Few studies have examined the effects of off-target movement of 2,4-D and dicamba on a variety of garden annual species. Hatterman-Valenti and Mayland (2005) applied sublethal rates of 2,4-D, dicamba, and 2,4-D + dicamba + mecoprop at 5%, 10%, and 20% of the labeled rates on various annual flowers including impatiens (Impatiens walleriana), zonal geranium (Pelargonium ×hortorum), and african marigold (Tagetes erecta) during early flowering stages. Impatiens and zonal geranium were some of the most tolerant species tested, with less than 10% and 16% visual injury, respectively, across all rates and herbicides. These authors also found that sublethal rates of dicamba caused an increase in flowering on impatiens, whereas sublethal rates of 2,4-D did not. However, some annual flower species tested were more sensitive to sublethal rates of 2,4-D and dicamba including floss flower (Ageratum houstonianum) and sweet alyssum (Lobularia maritima). Another study conducted by Hatterman-Valenti et al. (1995) found that impatiens and zonal geranium were more tolerant to sublethal rates of triclopyr and 2,4-D but that african marigold, petunia, and wax begonia were more sensitive to these herbicide treatments. Reduced flowering was also observed with increasing rates of 2,4-D and triclopyr on petunia and african marigold but not on impatiens (Hatterman-Valenti et al., 1995).

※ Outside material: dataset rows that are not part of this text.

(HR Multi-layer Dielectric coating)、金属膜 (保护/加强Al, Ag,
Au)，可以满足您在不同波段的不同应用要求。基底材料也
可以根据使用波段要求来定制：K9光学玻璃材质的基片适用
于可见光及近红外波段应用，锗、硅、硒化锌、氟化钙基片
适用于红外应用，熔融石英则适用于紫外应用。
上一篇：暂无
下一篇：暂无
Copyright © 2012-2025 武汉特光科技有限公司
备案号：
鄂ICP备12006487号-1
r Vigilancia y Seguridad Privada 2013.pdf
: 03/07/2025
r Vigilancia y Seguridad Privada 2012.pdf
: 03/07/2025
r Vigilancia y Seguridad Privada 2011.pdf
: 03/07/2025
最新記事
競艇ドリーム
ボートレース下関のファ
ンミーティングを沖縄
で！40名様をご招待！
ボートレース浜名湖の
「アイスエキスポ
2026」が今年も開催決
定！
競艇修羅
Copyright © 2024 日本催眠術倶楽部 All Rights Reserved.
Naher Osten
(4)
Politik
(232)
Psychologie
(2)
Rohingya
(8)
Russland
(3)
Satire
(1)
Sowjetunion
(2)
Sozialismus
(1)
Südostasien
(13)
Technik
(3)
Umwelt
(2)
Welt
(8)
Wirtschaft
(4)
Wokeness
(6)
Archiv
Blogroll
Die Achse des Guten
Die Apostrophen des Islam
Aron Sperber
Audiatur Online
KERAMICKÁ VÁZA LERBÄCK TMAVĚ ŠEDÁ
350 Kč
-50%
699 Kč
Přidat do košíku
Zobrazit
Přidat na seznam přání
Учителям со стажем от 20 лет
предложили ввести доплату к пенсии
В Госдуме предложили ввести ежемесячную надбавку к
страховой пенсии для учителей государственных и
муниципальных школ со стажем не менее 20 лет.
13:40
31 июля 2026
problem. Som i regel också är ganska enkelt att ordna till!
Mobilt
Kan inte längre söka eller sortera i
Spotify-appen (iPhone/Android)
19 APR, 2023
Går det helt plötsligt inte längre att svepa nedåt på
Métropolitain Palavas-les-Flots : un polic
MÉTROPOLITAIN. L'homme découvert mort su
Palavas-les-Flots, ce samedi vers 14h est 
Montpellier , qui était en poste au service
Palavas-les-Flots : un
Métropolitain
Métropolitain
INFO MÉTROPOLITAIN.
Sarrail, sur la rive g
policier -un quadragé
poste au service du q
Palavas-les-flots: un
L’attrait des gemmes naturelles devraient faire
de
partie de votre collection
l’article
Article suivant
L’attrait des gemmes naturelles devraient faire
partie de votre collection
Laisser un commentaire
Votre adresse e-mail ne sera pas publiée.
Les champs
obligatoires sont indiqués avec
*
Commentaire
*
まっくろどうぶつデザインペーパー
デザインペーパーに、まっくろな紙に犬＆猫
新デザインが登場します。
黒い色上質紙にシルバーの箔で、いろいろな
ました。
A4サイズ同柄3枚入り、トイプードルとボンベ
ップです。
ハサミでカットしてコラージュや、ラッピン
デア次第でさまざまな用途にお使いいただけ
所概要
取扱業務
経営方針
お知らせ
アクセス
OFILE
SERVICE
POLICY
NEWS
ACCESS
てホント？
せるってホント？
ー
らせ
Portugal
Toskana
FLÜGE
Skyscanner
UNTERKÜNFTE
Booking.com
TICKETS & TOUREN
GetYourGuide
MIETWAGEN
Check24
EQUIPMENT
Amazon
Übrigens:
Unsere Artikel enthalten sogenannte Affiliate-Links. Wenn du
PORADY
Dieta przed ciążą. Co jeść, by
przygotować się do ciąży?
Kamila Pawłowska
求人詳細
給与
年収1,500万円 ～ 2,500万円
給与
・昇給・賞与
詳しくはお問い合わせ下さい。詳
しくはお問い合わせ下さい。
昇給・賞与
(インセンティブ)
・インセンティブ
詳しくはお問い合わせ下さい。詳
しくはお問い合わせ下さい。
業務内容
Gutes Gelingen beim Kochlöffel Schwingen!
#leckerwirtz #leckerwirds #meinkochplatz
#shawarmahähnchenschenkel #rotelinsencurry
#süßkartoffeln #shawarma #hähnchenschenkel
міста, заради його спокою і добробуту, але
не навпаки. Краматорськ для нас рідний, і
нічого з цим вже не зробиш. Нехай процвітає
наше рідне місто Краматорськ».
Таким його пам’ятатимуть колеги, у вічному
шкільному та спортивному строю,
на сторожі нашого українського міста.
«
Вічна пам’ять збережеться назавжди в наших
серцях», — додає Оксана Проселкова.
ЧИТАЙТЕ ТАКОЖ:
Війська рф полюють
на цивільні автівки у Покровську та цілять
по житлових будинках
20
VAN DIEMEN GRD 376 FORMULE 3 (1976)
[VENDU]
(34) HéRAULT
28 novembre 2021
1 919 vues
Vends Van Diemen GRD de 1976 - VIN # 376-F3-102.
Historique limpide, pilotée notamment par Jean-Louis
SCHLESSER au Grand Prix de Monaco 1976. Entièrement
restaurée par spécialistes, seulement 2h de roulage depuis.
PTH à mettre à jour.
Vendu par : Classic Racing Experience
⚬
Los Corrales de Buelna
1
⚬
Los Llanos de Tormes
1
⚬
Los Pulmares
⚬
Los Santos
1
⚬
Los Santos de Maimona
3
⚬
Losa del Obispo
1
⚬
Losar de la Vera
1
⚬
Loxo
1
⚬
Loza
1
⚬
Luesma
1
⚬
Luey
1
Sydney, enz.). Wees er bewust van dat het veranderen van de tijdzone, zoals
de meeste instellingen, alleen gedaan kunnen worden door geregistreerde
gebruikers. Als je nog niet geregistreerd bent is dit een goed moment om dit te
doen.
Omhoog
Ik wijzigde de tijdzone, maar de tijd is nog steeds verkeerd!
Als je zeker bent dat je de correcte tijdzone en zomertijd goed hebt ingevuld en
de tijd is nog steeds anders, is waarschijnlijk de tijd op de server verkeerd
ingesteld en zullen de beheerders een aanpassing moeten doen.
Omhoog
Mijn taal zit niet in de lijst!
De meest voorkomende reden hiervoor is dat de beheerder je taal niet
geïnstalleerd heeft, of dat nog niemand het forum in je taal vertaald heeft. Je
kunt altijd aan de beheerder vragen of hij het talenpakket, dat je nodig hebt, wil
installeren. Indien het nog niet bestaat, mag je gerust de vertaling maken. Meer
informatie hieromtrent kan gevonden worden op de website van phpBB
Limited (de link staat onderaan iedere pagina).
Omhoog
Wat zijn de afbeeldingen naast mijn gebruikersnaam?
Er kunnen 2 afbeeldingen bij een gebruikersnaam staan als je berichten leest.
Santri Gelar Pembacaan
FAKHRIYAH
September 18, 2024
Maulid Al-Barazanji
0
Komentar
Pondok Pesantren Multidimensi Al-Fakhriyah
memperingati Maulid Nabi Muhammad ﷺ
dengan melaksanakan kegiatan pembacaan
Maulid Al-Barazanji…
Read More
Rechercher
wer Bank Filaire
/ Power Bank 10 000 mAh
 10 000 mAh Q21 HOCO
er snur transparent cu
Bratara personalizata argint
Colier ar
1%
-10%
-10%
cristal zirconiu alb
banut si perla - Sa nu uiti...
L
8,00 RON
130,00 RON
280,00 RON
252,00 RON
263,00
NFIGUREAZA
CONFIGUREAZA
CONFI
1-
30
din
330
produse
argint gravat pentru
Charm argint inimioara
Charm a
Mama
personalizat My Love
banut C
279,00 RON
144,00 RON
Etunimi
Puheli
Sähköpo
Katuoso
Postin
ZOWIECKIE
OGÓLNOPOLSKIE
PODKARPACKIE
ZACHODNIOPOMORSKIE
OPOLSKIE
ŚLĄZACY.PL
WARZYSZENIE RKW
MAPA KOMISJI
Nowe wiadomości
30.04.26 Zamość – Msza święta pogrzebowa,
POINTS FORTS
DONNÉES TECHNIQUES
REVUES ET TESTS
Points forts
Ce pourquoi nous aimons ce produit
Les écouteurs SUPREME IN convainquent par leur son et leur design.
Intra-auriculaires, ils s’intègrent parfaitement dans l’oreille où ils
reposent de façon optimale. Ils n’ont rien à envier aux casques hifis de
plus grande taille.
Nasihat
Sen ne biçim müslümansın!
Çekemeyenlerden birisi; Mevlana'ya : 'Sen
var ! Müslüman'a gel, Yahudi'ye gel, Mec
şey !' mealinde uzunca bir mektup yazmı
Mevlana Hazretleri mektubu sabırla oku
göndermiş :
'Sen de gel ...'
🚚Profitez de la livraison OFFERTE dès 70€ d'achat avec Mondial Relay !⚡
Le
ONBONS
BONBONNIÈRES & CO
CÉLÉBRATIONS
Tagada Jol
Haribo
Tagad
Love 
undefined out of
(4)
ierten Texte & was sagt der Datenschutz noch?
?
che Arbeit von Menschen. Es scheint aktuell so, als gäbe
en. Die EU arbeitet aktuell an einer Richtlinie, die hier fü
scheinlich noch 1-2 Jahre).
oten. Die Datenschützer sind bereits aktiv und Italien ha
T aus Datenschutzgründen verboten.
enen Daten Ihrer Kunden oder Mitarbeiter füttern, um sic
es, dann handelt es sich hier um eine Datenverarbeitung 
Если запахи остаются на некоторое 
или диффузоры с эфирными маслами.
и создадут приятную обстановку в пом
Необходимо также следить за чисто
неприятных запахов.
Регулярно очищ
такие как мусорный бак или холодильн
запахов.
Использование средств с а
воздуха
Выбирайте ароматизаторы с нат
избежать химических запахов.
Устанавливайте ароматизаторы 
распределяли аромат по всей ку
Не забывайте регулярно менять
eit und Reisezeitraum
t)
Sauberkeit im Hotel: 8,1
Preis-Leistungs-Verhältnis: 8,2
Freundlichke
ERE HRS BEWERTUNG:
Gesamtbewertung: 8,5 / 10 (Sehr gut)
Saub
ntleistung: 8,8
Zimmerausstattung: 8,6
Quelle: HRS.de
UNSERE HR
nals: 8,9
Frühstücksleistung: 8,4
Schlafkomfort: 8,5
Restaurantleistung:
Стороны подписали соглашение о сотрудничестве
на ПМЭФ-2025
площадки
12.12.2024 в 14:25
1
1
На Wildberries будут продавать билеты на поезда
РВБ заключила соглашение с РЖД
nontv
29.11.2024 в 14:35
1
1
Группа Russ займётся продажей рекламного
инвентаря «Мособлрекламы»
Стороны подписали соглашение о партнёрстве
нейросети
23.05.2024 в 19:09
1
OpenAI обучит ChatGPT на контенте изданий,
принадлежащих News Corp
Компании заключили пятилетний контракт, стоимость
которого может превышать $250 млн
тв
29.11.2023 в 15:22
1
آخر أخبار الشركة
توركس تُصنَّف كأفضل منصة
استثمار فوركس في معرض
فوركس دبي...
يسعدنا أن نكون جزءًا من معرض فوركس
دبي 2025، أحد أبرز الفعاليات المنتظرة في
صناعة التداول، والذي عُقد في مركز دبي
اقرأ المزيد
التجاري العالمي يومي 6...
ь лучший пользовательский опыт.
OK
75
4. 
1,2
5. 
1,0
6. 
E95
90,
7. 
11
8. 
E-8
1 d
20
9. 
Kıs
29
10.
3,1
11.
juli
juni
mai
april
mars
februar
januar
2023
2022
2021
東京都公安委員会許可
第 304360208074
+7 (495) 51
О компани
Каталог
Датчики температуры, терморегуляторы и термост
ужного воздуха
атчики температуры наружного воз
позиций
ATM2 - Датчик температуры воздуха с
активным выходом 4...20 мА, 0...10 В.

Collectively, these results show that select garden annuals are variable in their response to herbicide treatments containing 2,4-D or dicamba. However, few studies exist that have investigated the effect of 2,4-D or dicamba combined with glyphosate on garden annuals. Because 2,4-D and dicamba are selective herbicides that only control of broadleaf weeds, adding glyphosate to 2,4-D or dicamba will provide broad spectrum control of broadleaf and grass weeds. Glyphosate will be a common tank-mix component in these 2,4-D-or dicamba-resistant cropping systems. Therefore, the likelihood of drift from a combination of these herbicides will increase. Often, homeowners or commercial greenhouses and nurseries will be located near or around row crop production areas, and therefore drift from these herbicides may affect sensitive plants, including garden annuals. For example, Bradley (2017) reported that in 2017, 40 residential properties, which included garden annuals, trees, and shrubs, were injured by off-target movement of dicamba in Missouri. In addition, 11 commercial gardens were reported to have injury symptoms from dicamba drift in 2017. In June 2018, there were four reported cases of annual flowers experiencing injury from dicamba off-target movement between Arkansas and Missouri (Bradley, 2018). Because 2017 and 2018 were the first years that the dicamba-resistant crop technology was commercially available with an approved herbicide to apply over top of these crops, it is likely that at least some portion of these incidents were a result of off-target movement of dicamba from nearby dicamba-resistant cotton or soybean fields. In the future, if greater adaption of 2,4-D-resistant crops occurs in U.S. agriculture, there is also the potential for an increased number of off-target movement incidents with 2,4-D. Therefore, the objective of this research was to determine the sensitivity of common garden annuals to sublethal rates of 2,4-D and dicamba with and without glyphosate.